It is at a time when the links between decolonial and deconstruction theories and the justification of Islamist terrorism are prodigiously bursting forth that we see the publication of an essay aimed at "deconstructing Camus". Olivier Gloag's work, Forget Camus is presented as follows on the reseller's website:
Oliver Gloag recalls visceral attachment – tinged with humanism – from Camus to colonialism and the settler way of life, which runs through his three major works: The Stranger, The Plague, The First Man.
https://www.babelio.com/livres/Gloag-Oublier-Camus/1509872
The re-enactment of the debate between Sartre, the preface writer of Fanon, and Camus at a time when the FLN claimed to be part of the resistance at a time when Palestinian terrorism claims to be part of the same heroic ideology in the same terms as those used by the militants of the 60s must draw our attention. To justify its most barbaric acts, the bellicose rhetoric of the theorists of the Palestinian Resistance will necessarily have to reactivate that of the FIS suitcase carriers, and this involves denigrating Camus.

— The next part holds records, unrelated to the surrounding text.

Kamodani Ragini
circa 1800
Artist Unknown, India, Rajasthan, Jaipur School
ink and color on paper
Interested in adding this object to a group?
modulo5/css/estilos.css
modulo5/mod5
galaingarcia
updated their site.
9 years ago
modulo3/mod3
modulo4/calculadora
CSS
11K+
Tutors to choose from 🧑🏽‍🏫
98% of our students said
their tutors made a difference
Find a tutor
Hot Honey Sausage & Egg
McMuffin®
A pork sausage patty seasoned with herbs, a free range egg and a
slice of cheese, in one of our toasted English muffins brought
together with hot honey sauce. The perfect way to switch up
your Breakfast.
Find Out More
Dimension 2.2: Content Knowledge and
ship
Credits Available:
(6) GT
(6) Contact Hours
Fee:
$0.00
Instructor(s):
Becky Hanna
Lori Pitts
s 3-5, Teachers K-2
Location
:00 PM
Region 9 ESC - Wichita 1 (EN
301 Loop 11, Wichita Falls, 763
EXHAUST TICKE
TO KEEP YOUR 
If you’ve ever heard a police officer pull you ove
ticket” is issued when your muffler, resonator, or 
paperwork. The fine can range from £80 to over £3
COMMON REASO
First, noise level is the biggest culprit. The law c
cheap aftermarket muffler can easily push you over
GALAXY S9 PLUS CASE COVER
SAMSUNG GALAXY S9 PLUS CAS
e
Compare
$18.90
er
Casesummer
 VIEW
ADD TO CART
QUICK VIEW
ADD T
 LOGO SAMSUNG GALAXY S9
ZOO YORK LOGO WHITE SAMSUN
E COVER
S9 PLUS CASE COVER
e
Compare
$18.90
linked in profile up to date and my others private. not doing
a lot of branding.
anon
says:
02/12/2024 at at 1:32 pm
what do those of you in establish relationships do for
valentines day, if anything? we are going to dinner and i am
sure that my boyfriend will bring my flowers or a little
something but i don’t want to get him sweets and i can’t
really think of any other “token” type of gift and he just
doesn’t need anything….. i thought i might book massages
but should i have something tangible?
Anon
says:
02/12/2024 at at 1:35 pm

Now, by coincidence, it is precisely at the moment when American exegesis calls for "putting an end to Camus" that we see the re-emergence on the left of the theorists of "the end justifies the means."
"Visceral attachment tinged with humanism" is a most perfidious expression, when speaking of Camus, aimed at belittling all of Camus's thinking: he would therefore be a "biological" man, incapable of dominating his emotions ("visceral") whose only philosophical thought ("humanism") would only be a pretext to camouflage his inability to think ("tinted"). And what courage to attack Camus 50 years after his car accident in Luzarches...
In short, we see here that far from trying to "forget Camus", Gloag's book seeks rather to "destroy" Camus as one would destroy the foundations of a base of resistance against the invasion of the world by the aspiration to war.
It's just that Camus is a bit of a thorn in the side of all the belligerents... He's someone who stands there like a rock in world literature because he was able to say once and for all that nothing, ever: nothing could justify murder. Not even the fight against the colonizer.
He recalls, in an era that wants to legitimize politics through science, that there will always be an incommensurable world between words and actions, between justice and vengeance. Wanting politics, which is a matter of opinion, to become a matter for philosophers: this is to renounce wisdom and to bring the world into a chaos from which nothing can emerge.
To forget Camus is to forget a certain popular wisdom that did not confuse justice and vengeance. Thus he wrote:
When the oppressed take up arms in the name of justice, they take a step onto the land of injustice.
Albert CAMUS (1913-1960), “The reasons of the adversary”, L'Express, October 28, 1955
Forget Camus? Prefer Sartre and Simone de Beauvoir? Kill Camus, again, to have the right to kill? This is a war issue that is certainly gaining a foothold in the rhetoric of contemporary intellectuals and spreading through the media. [1]See source and this propaganda is not an anecdote, far from it. It confirms what we already knew, namely that the war we are witnessing has been prepared on the benches of the university for thirty years; it has its theoreticians, its allies; it shapes the minds of the young generations to prepare them – by “forgetting” the past – to accept a sordid future by taking a step on the land of injustice.
This ideology of deconstruction, which was born with the worst of Monsters: Heidegger, is a deadly ideology that loves in man only his capacity to destroy. Camus prefers life, perhaps because it symbolizes hope. Many are those who have taken the side of death: the humanists, for their part, will continue to believe in man. So, no: we will not forget Camus!